SÉANCE DU 28 JANVIER 1998
M. le président.
« Art. 7. _ L'article 16 de la même ordonnance est ainsi rédigé :
«
Art. 16. _ La carte de résident est valable dix ans. Sous réserve des
dispositions de l'article 15
bis et de l'article 18, elle est renouvelée
de plein droit. »
Je suis saisi de deux amendements qui peuvent faire l'objet d'une discussion
commune.
Par amendement n° 10, M. Masson, au nom de la commission des lois, propose de
supprimer cet article.
Par amendement n° 86, MM. Duffour, Pagès, Dérian, Mme Beaudeau, M. Bécart,
Mmes Bidard-Reydet, Borvo, MM. Fischer, Lefebvre, Mme Luc, MM. Minetti, Ralite,
Renar, Mme Terrade et M. Vergès proposent de compléter
in fine le texte
présenté par l'article 7 pour l'article 16 de la même ordonnance, par les mots
: « dans les six mois précédant son expiration ».
La parole est à M. le rapporteur, pour défendre l'amendement n° 10.
M. Paul Masson,
rapporteur.
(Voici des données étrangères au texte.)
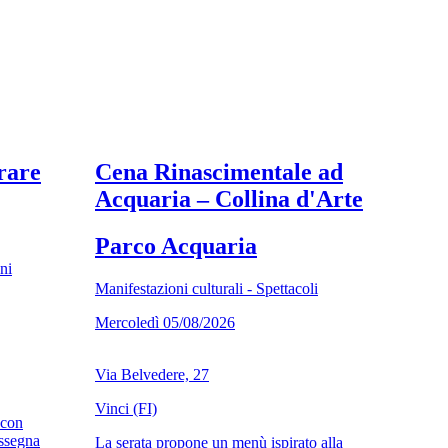
rare
Cena Rinascimentale ad
Acquaria – Collina d'Arte
Parco Acquaria
ni
Manifestazioni culturali - Spettacoli
Mercoledì 05/08/2026
Via Belvedere, 27
Vinci (FI)
 con
assegna
La serata propone un menù ispirato alla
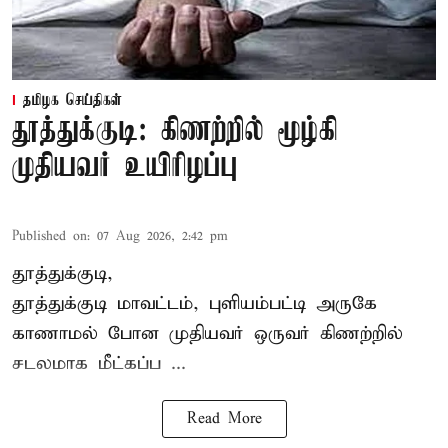
தமிழக செய்திகள்
தூத்துக்குடி: கிணற்றில் மூழ்கி
முதியவர் உயிரிழப்பு
Published on
:
07 Aug 2026, 2:42 pm
தூத்துக்குடி,
தூத்துக்குடி
மாவட்டம், புளியம்பட்டி அருகே
காணாமல் போன
முதியவர்
ஒருவர் கிணற்றில்
சடலமாக மீட்கப்ப ...
Read More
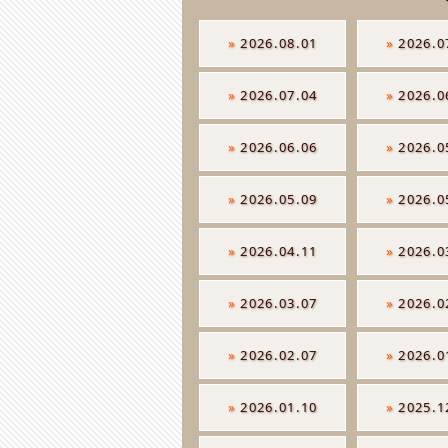
»
2026.08.01
»
2026.0
»
2026.07.04
»
2026.0
»
2026.06.06
»
2026.0
»
2026.05.09
»
2026.0
»
2026.04.11
»
2026.0
»
2026.03.07
»
2026.0
»
2026.02.07
»
2026.0
»
2026.01.10
»
2025.1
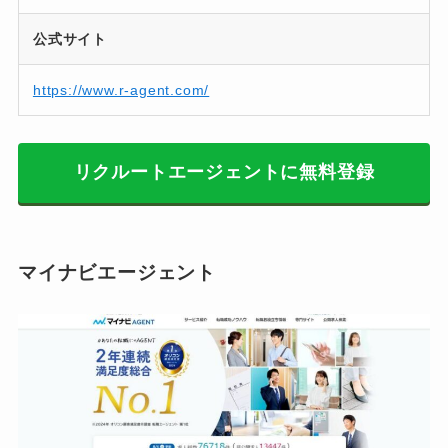
公式サイト
https://www.r-agent.com/
リクルートエージェントに無料登録
マイナビエージェント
Il s'agit de modifier l'article 16 de l'ordonnance de
1945.
Le Gouvernement propose de supprimer la condition d'entrée régulière pour un
renouvellement de plein droit de la carte de résident.
Je rappelle que le Sénat a longuement débattu sur ce point lors de l'examen de
la loi Debré. Nous avions alors estimé que le renouvellement de plein droit de
la carte de résident devait être subordonné à la condition - c'est le bon sens
- que l'étranger ait sa résidence habituelle en France au moment de la demande
de renouvellement. Monsieur le ministre, vous êtes, à juste titre, très
favorable au bon sens. En l'occurrence, nous sommes en plein dans le bon
sens.
Or, le Gouvernement considère qu'il est nécessaire de supprimer la condition
d'entrée régulière pour le renouvellement de plein droit de la carte de
résident.
Cet article 7 nous semble malvenu et c'est pourquoi nous vous proposons, mes
chers collègues, de le supprimer.
M. le président.
La parole est à Mme Borvo, pour défendre l'amendement n° 86.
Mme Nicole Borvo.
Cet amendement a pour unique objet de simplifier les démarches des détenteurs
d'une carte de résident lorsqu'ils demandent le renouvellement de cette
dernière.
En effet, dans la pratique, des difficultés sont rencontrées par ces personnes
: le délai d'attente entre l'expiration du titre de séjour et son
renouvellement entraîne parfois une rupture dans le séjour régulier des
détenteurs de la carte de résident, ce qui est préjudiciable, d'autant que ces
personnes vivent sur notre territoire depuis dix ans, qu'elles ont vocation à y
demeurer durablement et que leur titre est renouvelé de plein droit.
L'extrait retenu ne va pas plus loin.